**WORK TO BE COMPLETED:**
Continue the article on universal healthcare and medicine prices, starting after its last sentence; it is the text, not the data.

··· DOCUMENT SEGMENT ···

Healthcare: Counting the cost – and who’s being left behind?

Healthcare: Counting the cost – and who’s being left behind?
Ilustrative image. Photo: Vidal Balielo/Pexels

Countries all over the world are trying to extend free healthcare to their poorest citizens — but many governments are still intent on keeping their medicine price negotiations with pharmaceutical companies secret, the World Health Assembly, now under way in Geneva, heard. It was also told the world is short of 18 million health workers to reach all those who need care.

For 10 years, Bolu Rambhav Omble, a 65-year-old labourer from Pune in India, suffered from pain and swelling in his knee. But he needed a knee replacement that would cost three times more than his entire family earns in a year.

Then Bolu discovered that he was eligible for free surgery under India’s new Ayushman Bharat insurance programme, which was launched last year (2018), with support from the World Health Organisation (WHO).

A week later, Bolu had the operation and began physiotherapy. He’s now back on his feet and back to work,” said WHO director-general Dr Tedros Adhanom Ghebreyesus.

India’s Ayushman Bharat health insurance scheme, launched in September 2018 by uniting a number of smaller schemes, offers up to $7,100 of free healthcare a year to about 100 million of that nation’s poorest families.

It is the biggest universal healthcare effort in the world, and marks global acceptance that a person’s access to pain relief and medical treatment should have nothing to do with their social status or whether they have money in their pocket.

Dr Tedros recounted Omble’s story at the opening of the World Health Assembly last week, the annual meeting of global leaders of all 195 countries that are members of the WHO.

Universal health coverage — leaving no one behind,” is the theme of the assembly which ends tomorrow (Tuesday 28 May). The focus of the gathering also provides insight into how South Africa will approach implementing the National Health Insurance (NHI).

The WHO estimates that at least half the people in the world do not have full access to essential health services and that about 100 million people are pushed into extreme poverty every year because of healthcare expenses.

The assembly, which generally passes resolutions by consensus, adopted three on universal health coverage last week, confirming primary healthcare (in the South African context, clinics and community health centres) as the heart of universal healthcare; the essential role of community health workers and the need to focus on reaching the “poor, vulnerable and marginalised individuals and groups”.

In the past year, countries as diverse as Kenya, the Philippines, Egypt and El Salvador have increased the access of their poorest citizens to healthcare. (Interestingly, Egypt will partly fund its efforts by a new tax on tobacco).

But, as Tedros, pointed out, “the world is currently facing a shortfall of 18 million health workers to achieve and sustain universal health coverage by 2030”.

High cost of medicine

The high cost of medicines is another huge barrier for countries trying to extend healthcare to all — but over the past week, efforts for a commitment from all countries to share the prices they pay for medicines proved difficult.

A resolution put to the assembly by South Africa, Egypt, Greece, Italy, Malaysia, Portugal, Serbia, Slovenia, Spain and Turkey aimed at “improving the transparency of the costs of medicines, vaccines and other health products” has been one of the most hotly debated resolutions of the week.

The resolution comes out of April’s WHO Fair Price Forum, held in South Africa, where “there was a consensus that countries can take an initial step towards fostering greater transparency by sharing price information”, according to WHO in a media statement issued after the forum.

But the resolution has already been riddled with more than 100 proposed changes and it is unclear whether it will even make it to the Assembly floor on Monday, 27 May.

··· INPUT DATA ···

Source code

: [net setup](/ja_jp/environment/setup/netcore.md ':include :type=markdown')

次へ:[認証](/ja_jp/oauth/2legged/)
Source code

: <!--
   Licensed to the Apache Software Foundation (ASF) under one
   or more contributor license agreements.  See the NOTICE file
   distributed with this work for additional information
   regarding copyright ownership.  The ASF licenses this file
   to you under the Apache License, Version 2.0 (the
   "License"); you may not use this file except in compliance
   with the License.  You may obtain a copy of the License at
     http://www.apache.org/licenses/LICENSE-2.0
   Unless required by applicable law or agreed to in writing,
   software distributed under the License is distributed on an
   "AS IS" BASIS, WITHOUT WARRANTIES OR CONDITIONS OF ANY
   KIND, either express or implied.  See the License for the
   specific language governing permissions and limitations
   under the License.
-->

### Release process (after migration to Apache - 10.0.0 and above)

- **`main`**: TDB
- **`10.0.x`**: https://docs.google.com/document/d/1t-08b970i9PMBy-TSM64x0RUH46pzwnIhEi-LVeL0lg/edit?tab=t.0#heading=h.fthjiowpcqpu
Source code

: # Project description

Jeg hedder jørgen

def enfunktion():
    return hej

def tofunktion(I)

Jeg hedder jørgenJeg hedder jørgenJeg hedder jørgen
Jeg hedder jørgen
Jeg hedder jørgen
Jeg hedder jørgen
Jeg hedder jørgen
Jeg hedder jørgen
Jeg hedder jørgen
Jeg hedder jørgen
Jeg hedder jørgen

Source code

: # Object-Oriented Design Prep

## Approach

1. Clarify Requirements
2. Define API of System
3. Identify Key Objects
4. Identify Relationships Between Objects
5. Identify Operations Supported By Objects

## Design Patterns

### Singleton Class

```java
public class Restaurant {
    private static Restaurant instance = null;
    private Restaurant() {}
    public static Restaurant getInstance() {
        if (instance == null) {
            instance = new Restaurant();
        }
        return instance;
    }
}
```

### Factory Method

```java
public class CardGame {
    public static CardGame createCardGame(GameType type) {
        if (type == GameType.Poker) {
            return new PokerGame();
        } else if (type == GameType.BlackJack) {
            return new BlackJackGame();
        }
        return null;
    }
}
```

···

**SOLVED EXERCISE:**
The pharma lobby against transparency is quite strong, well funded, and well organised, working closely with several governments to weaken, delay, or block the resolution, or elements of the transparency proposals,” according to a statement from civil society groups including Medicins sans Frontieres (MSF).

Germany, the United Kingdom and other governments have sought to inflict death by a thousand cuts to kill the transparency resolution. Disclosure of clinical trial costs, the major research and development (R&D) cost factor and one that is straightforward to assign to specific products, remains the most controversial issue.

Drug companies are concerned that if the actual costs are disclosed, their narratives about massive R&D costs will be undermined by facts.

The drug companies have sought to raise, through government delegations responsive to drug company lobbies, a number of process-related manoeuvres designed to bog the progress down with proposed bad-faith amendments, procedural hurdles.”

Gaelle Krikorian, MSF Access Campaign Head of Policy, blamed “a small minority of wealthy countries” including “Germany, the United Kingdom, Switzerland, the United States, and Japan” for “working to weaken or block the resolution despite the challenges that exist with high prices in their own countries”.

Minority stopping resolution

The momentum behind the resolution on transparency represents a historic opportunity to tackle high medicines prices by addressing four areas where full transparency is urgently needed: Research and development (R&D) costs, clinical trial results, medicines patents and the real prices of medicines,” said Krikorian.

A majority of governments from high-income and developing countries alike are supporting a strong resolution. They know it could help save lives by setting strong norms and standards that help correct the unacceptable power imbalance that exists between those who need and purchase medicines — and those who produce and sell them.”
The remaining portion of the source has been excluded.